Start of Block
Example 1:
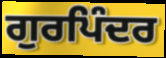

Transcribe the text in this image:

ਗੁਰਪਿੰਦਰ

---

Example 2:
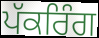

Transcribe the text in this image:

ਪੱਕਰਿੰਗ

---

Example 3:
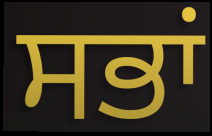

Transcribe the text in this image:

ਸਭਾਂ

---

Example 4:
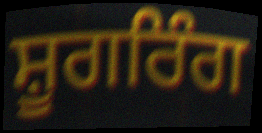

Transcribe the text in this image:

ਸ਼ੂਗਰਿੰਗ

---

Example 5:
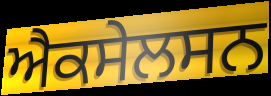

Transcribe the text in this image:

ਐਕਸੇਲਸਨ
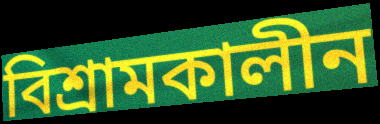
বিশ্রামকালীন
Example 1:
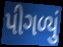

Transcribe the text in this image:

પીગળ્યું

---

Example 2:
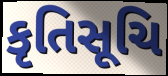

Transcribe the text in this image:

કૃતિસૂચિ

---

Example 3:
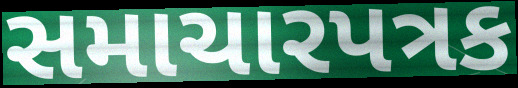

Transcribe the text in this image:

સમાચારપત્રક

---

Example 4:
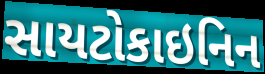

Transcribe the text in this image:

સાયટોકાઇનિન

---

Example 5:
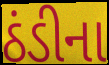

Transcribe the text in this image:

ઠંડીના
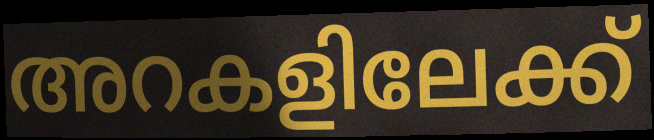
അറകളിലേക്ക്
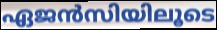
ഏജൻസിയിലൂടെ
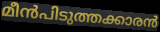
End of Block
When you repeat the data, keep it exact and drop every picture.

Example 1:

Transcribe the text in this image:

ਗੁਰਪਿੰਦਰ

---

Example 2:

Transcribe the text in this image:

ਪੱਕਰਿੰਗ

---

Example 3:

Transcribe the text in this image:

ਸਭਾਂ

---

Example 4:

Transcribe the text in this image:

ਸ਼ੂਗਰਿੰਗ

---

Example 5:

Transcribe the text in this image:

ਐਕਸੇਲਸਨ
বিশ্রামকালীন
Example 1:

Transcribe the text in this image:

પીગળ્યું

---

Example 2:

Transcribe the text in this image:

કૃતિસૂચિ

---

Example 3:

Transcribe the text in this image:

સમાચારપત્રક

---

Example 4:

Transcribe the text in this image:

સાયટોકાઇનિન

---

Example 5:

Transcribe the text in this image:

ઠંડીના
അറകളിലേക്ക്
ഏജൻസിയിലൂടെ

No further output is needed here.